• [Exercise] Rewrite the material with "slice" swapped for "wedge" everywhere it appears, keeping every other word unchanged. Omit the pictures from your answer.

• [Provided information]
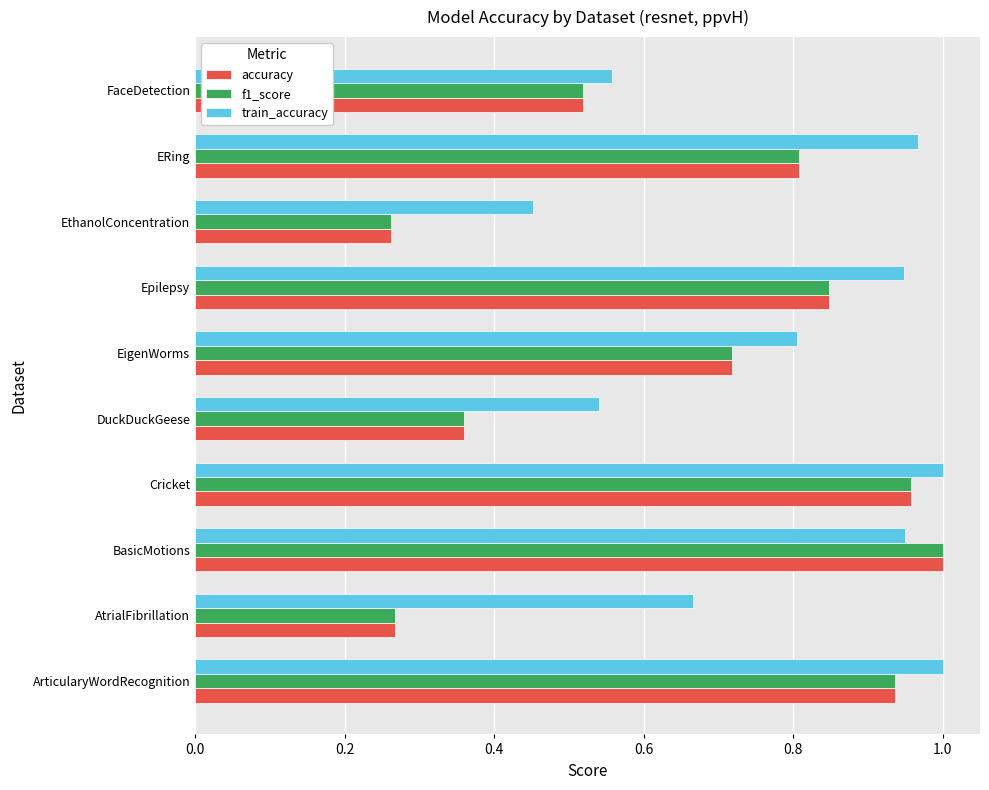

Which series has the largest total across all categories?

train_accuracy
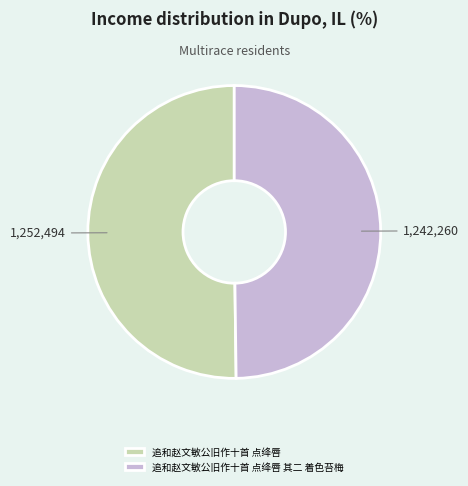

Do 追和赵文敏公旧作十首 点绛唇 其二 着色苔梅 and 追和赵文敏公旧作十首 点绛唇 together represent more than half of the pie?

Yes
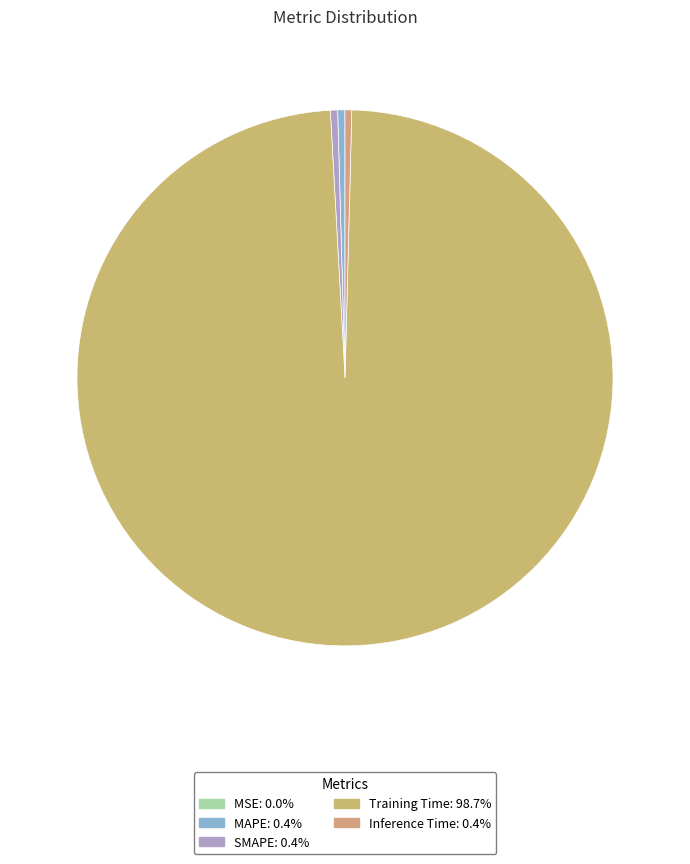

What is the smallest slice in the pie chart?

MSE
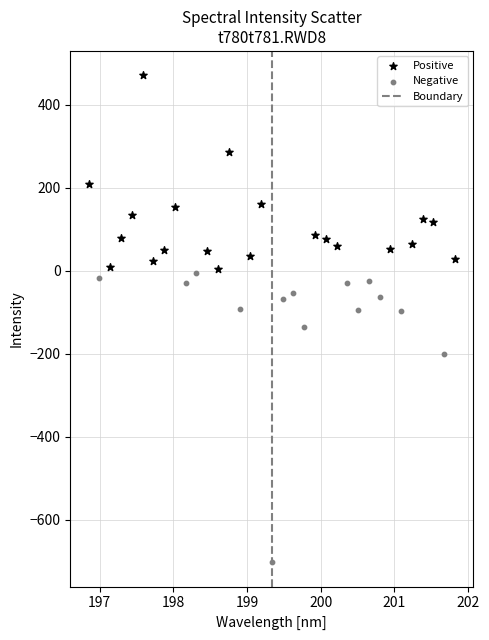

Which series contains the highest Y value?

Positive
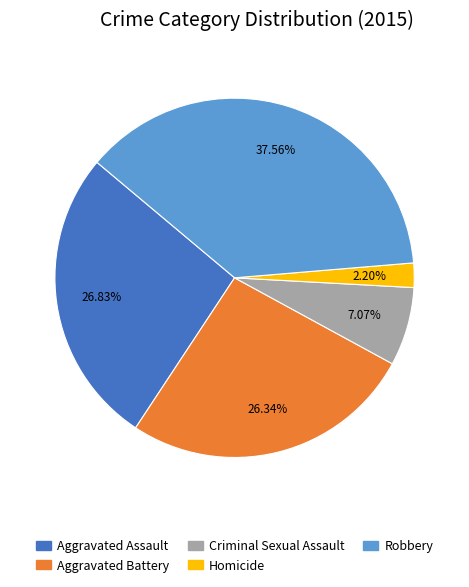

What is the smallest slice in the pie chart?

Homicide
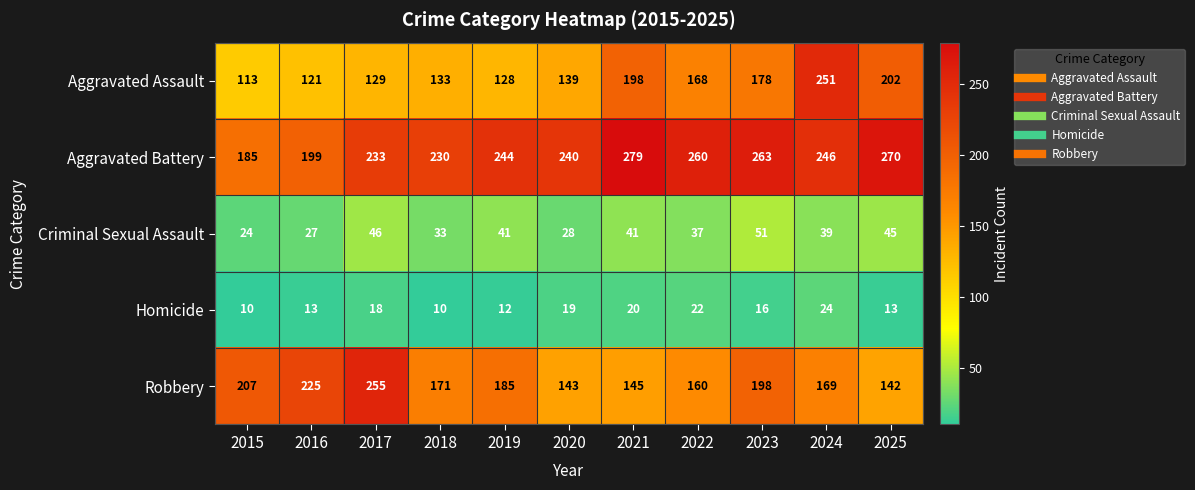

How many categories are shown in the chart?

11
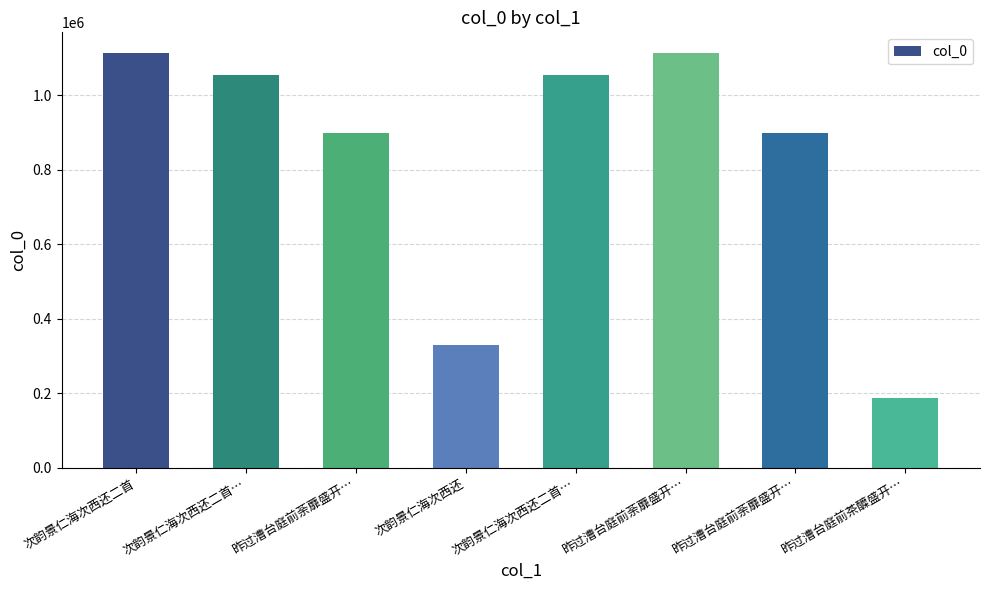

Does the chart contain any negative values?

No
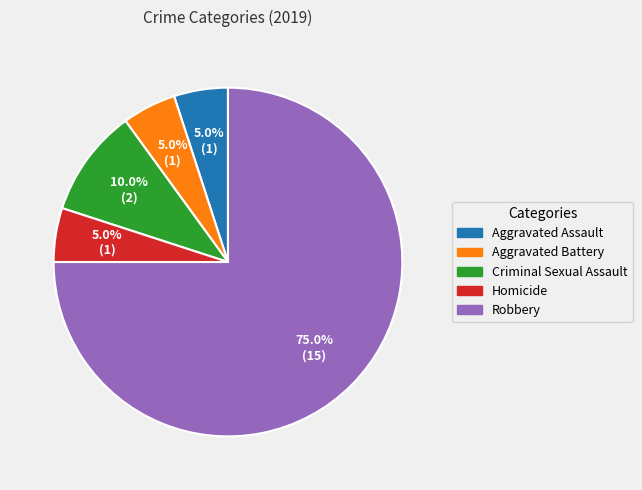

What is the majority slice?

Robbery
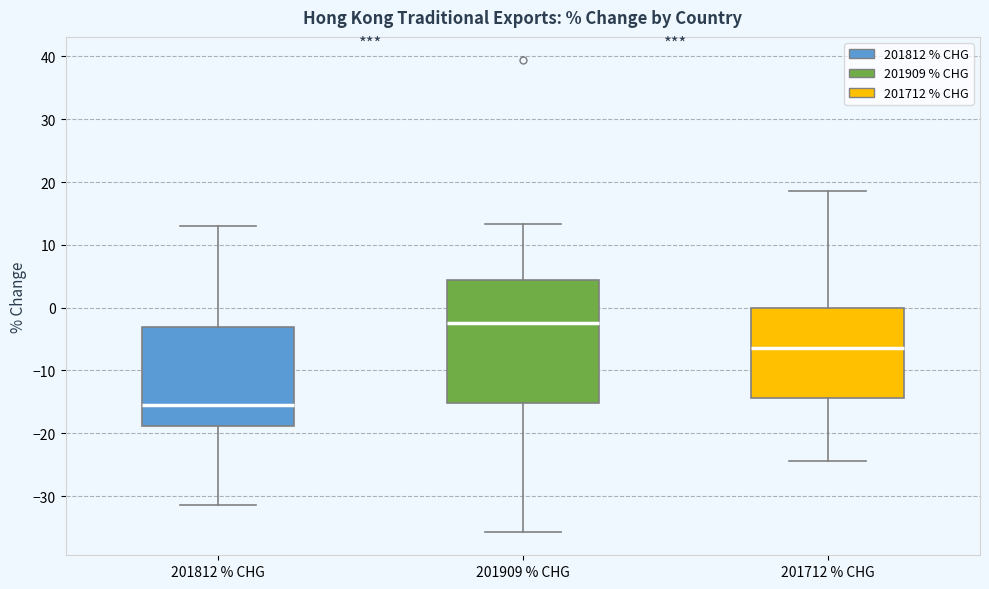

Which box's median line is the highest?

201909 % CHG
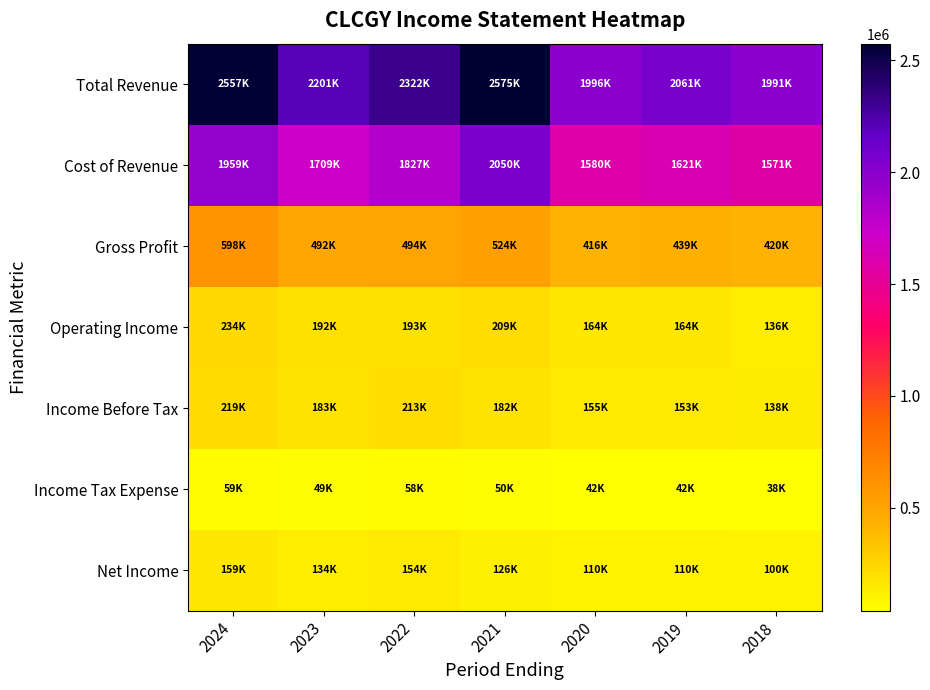

How many categories are shown in the chart?

7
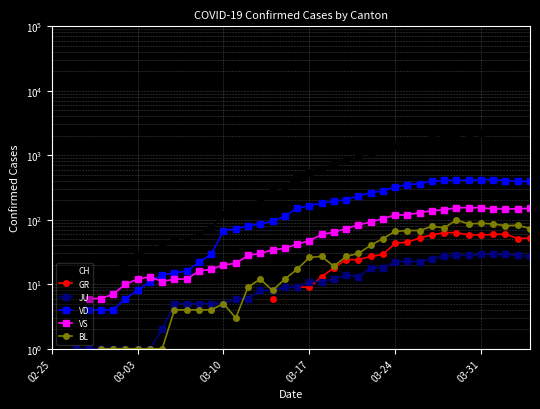

True or false: VD has more than 0 interior local peaks.

False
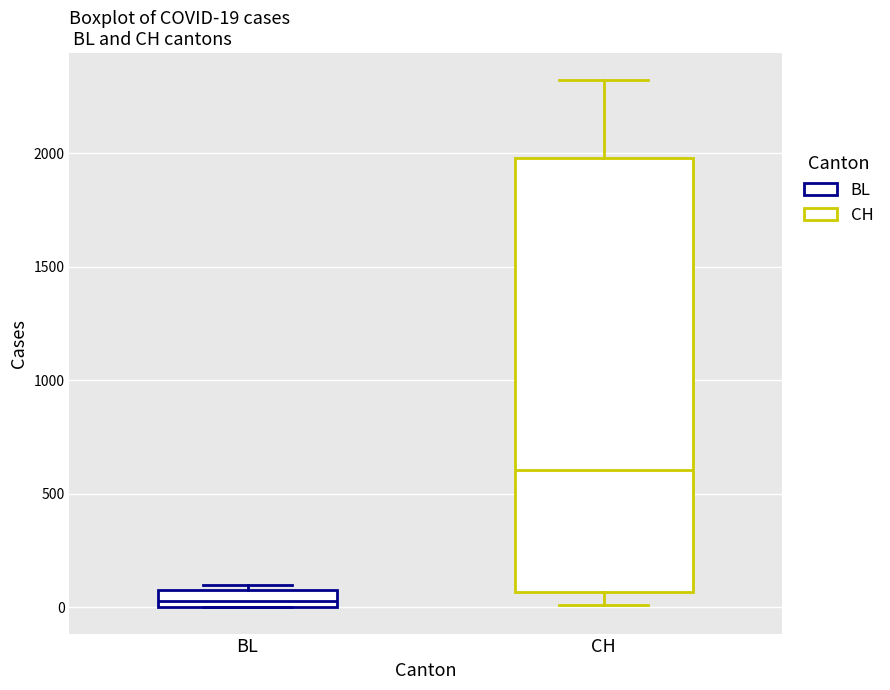

Comparing the boxes themselves (not the whiskers), which one is the tallest?

CH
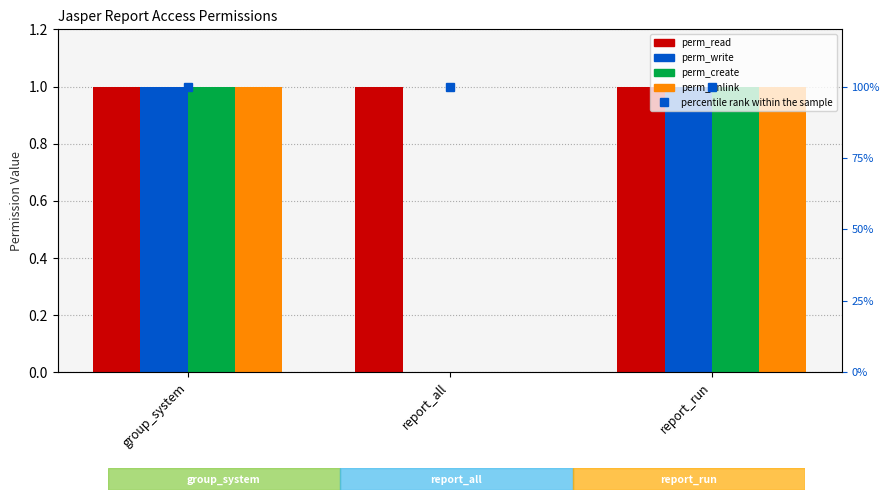

Is the value of perm_write at group_system greater than the value of percentile rank within the sample at group_system?

No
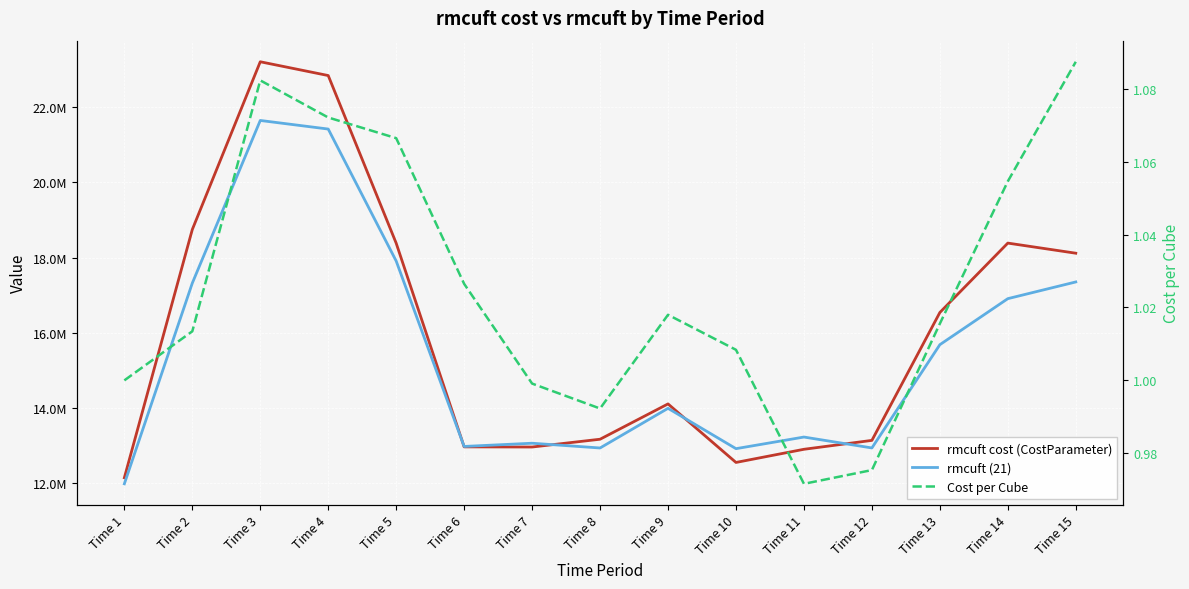

In Cost per Cube, how many points are higher than both neighbors (excluding endpoints)?

2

• [Output]
Which series has the largest total across all categories?

train_accuracy

Do 追和赵文敏公旧作十首 点绛唇 其二 着色苔梅 and 追和赵文敏公旧作十首 点绛唇 together represent more than half of the pie?

Yes

What is the smallest wedge in the pie chart?

MSE

Which series contains the highest Y value?

Positive

What is the smallest wedge in the pie chart?

Homicide

How many categories are shown in the chart?

11

Does the chart contain any negative values?

No

What is the majority wedge?

Robbery

Which box's median line is the highest?

201909 % CHG

How many categories are shown in the chart?

7

True or false: VD has more than 0 interior local peaks.

False

Comparing the boxes themselves (not the whiskers), which one is the tallest?

CH

Is the value of perm_write at group_system greater than the value of percentile rank within the sample at group_system?

No

In Cost per Cube, how many points are higher than both neighbors (excluding endpoints)?

2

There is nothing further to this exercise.